What the task requires: Will you give every entry again exactly as it stands?

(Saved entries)

----------------

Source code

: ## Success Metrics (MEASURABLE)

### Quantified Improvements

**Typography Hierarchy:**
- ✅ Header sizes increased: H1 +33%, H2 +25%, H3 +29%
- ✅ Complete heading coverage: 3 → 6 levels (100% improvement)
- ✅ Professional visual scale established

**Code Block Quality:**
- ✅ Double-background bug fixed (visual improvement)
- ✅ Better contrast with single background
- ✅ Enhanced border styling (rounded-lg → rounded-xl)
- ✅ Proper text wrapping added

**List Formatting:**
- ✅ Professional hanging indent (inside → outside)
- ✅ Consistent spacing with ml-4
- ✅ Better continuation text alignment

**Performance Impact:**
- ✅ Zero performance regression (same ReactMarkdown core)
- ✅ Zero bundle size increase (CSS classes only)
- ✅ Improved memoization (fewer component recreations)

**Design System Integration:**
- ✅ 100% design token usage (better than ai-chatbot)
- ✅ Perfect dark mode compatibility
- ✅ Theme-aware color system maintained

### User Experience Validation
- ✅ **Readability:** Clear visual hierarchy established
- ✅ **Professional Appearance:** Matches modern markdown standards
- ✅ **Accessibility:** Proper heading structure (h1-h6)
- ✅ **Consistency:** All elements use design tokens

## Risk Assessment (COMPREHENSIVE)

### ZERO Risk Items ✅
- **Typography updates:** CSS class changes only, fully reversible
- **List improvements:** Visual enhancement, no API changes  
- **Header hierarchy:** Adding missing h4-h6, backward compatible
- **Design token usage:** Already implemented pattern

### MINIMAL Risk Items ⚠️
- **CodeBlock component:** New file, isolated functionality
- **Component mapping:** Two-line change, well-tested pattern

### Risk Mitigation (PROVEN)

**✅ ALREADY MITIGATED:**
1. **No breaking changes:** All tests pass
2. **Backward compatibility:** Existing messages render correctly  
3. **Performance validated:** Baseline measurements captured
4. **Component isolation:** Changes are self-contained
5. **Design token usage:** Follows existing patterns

----------------

Worked solution:
Source code

: ## Success Metrics (MEASURABLE)

### Quantified Improvements

**Typography Hierarchy:**
- ✅ Header sizes increased: H1 +33%, H2 +25%, H3 +29%
- ✅ Complete heading coverage: 3 → 6 levels (100% improvement)
- ✅ Professional visual scale established

**Code Block Quality:**
- ✅ Double-background bug fixed (visual improvement)
- ✅ Better contrast with single background
- ✅ Enhanced border styling (rounded-lg → rounded-xl)
- ✅ Proper text wrapping added

**List Formatting:**
- ✅ Professional hanging indent (inside → outside)
- ✅ Consistent spacing with ml-4
- ✅ Better continuation text alignment

**Performance Impact:**
- ✅ Zero performance regression (same ReactMarkdown core)
- ✅ Zero bundle size increase (CSS classes only)
- ✅ Improved memoization (fewer component recreations)

**Design System Integration:**
- ✅ 100% design token usage (better than ai-chatbot)
- ✅ Perfect dark mode compatibility
- ✅ Theme-aware color system maintained

### User Experience Validation
- ✅ **Readability:** Clear visual hierarchy established
- ✅ **Professional Appearance:** Matches modern markdown standards
- ✅ **Accessibility:** Proper heading structure (h1-h6)
- ✅ **Consistency:** All elements use design tokens

## Risk Assessment (COMPREHENSIVE)

### ZERO Risk Items ✅
- **Typography updates:** CSS class changes only, fully reversible
- **List improvements:** Visual enhancement, no API changes  
- **Header hierarchy:** Adding missing h4-h6, backward compatible
- **Design token usage:** Already implemented pattern

### MINIMAL Risk Items ⚠️
- **CodeBlock component:** New file, isolated functionality
- **Component mapping:** Two-line change, well-tested pattern

### Risk Mitigation (PROVEN)

**✅ ALREADY MITIGATED:**
1. **No breaking changes:** All tests pass
2. **Backward compatibility:** Existing messages render correctly  
3. **Performance validated:** Baseline measurements captured
4. **Component isolation:** Changes are self-contained
5. **Design token usage:** Follows existing patterns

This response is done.